Le Mahâbhârata (traduction Ballin)/Volume 2/3-LLDA-Ch13
Ernest Leroux, éditeur, (2, p. 275-276).
371. Sahadeva dit : La perfection, (et par suite le salut), ne consiste pas seulement à renoncer aux choses (situées) à l’extérieur (de notre corps). On y arrive, ou l'on n’y arrive pas, (selon les cas), en renonçant aux objets des sens.
372, 373. Que ce qui serait le devoir, ou ce qui serait le bonheur, pour celui qui renonce aux objets (situés) à l’extérieur (de son corps), mais qui reste vivement attaché aux objets des sens, soit le devoir et le bonheur de nos ennemis. Que ce qui serait le devoir ou le plaisir, pour celui qui gouverne la terre après avoir renoncé aux objets des sens, le soit aussi pour nos amis et pour nous.
374. Or, un mot de deux syllabes est la mort, un mot de trois syllabes est l’éternel Brahma. Dire : « mama (pour moi) », (c’est la formule de l’égoïsme), et c’est la mort ; dire : « na mama (non pour moi) » (c’est la formule de l’abnégation), et c’est l’éternité heureuse.
375. Par suite, ô roi, Brahma et la mort sont entrés en nous-même, et ont établi une lutte invisible au sein des créatures.
376. Ô Bharatide, s’il est certain que cet être, (l’âme), est indestructible, on ne lui cause aucun dommage quand on détruit le corps des créatures.

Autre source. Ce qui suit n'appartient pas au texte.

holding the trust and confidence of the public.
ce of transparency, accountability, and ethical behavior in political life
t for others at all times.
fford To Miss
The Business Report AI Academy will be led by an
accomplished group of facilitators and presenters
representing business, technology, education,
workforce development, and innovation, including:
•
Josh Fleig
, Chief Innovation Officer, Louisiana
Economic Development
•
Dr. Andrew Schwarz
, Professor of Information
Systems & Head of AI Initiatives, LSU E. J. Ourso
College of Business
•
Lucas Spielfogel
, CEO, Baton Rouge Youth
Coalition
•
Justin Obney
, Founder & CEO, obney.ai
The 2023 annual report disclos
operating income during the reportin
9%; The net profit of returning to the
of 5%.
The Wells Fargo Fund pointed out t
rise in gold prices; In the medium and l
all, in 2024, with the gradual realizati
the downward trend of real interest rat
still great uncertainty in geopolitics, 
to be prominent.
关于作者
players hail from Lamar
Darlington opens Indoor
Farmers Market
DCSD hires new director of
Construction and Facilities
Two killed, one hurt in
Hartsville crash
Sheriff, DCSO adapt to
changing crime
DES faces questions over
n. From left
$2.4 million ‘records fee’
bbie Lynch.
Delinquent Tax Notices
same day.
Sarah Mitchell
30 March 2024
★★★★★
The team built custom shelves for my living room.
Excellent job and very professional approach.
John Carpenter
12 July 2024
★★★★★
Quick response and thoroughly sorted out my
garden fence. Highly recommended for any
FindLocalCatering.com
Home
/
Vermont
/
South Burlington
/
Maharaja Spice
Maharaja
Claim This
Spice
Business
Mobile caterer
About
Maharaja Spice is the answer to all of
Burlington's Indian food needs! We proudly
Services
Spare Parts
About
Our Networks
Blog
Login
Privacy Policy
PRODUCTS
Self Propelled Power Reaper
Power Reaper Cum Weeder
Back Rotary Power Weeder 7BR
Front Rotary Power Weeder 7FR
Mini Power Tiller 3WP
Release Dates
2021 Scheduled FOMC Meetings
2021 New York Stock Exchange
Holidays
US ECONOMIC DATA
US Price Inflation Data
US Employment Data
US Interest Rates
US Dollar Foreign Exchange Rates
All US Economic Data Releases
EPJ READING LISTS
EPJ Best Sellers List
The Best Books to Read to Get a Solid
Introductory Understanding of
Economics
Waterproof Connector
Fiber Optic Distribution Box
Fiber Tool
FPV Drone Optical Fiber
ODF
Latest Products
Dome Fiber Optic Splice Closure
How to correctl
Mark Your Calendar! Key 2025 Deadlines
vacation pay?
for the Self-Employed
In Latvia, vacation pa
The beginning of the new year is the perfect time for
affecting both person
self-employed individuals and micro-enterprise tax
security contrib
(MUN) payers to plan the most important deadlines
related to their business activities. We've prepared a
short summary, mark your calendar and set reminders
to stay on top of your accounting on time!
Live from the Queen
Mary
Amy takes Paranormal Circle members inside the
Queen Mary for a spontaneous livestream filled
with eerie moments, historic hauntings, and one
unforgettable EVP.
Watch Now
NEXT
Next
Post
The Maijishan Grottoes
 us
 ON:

377. Mais si le fait de naître implique celui de mourir, quand le corps est détruit, (l'âme) l'est aussi, et la suite des œuvres est vaine.
378. C’est pourquoi la voie qui a été suivie par les gens de bien anciens, et très anciens, doit être (suivie) par l’homme intelligent, en abandonnant (l’idée) d’un but unique, (recherché exclusivement par les ascètes).
379. Le roi qui, après s’être emparé de la terre entière, avec ce qui est mobile et ce qui est immobile, n’en jouit pas, mène vraiment une vie infructueuse.
380. Ô roi, celui qui, habitant les bois et vivant de la vie forestière, conserve de l’égoïsme (et de l’affection) pour les objets des sens, est dans la bouche de la mort.
381. Apprends à connaître la nature interne et externe des créatures ; ceux qui possèdent une telle connaissance, sont exempts du grand danger (de ne pas obtenir la délivrance dans l’autre vie).
382. Tu es mon père, tu es mon frère, tu es mon protecteur, tu es mon gourou. Le chagrin a ouvert la bouche d’un affligé. Pardonne-moi.
383. Ô protecteur de la terre, que ce que j’ai dit soit vrai ou faux, sache que je l’ai dit par affection, ô le plus excellent des Bharatides.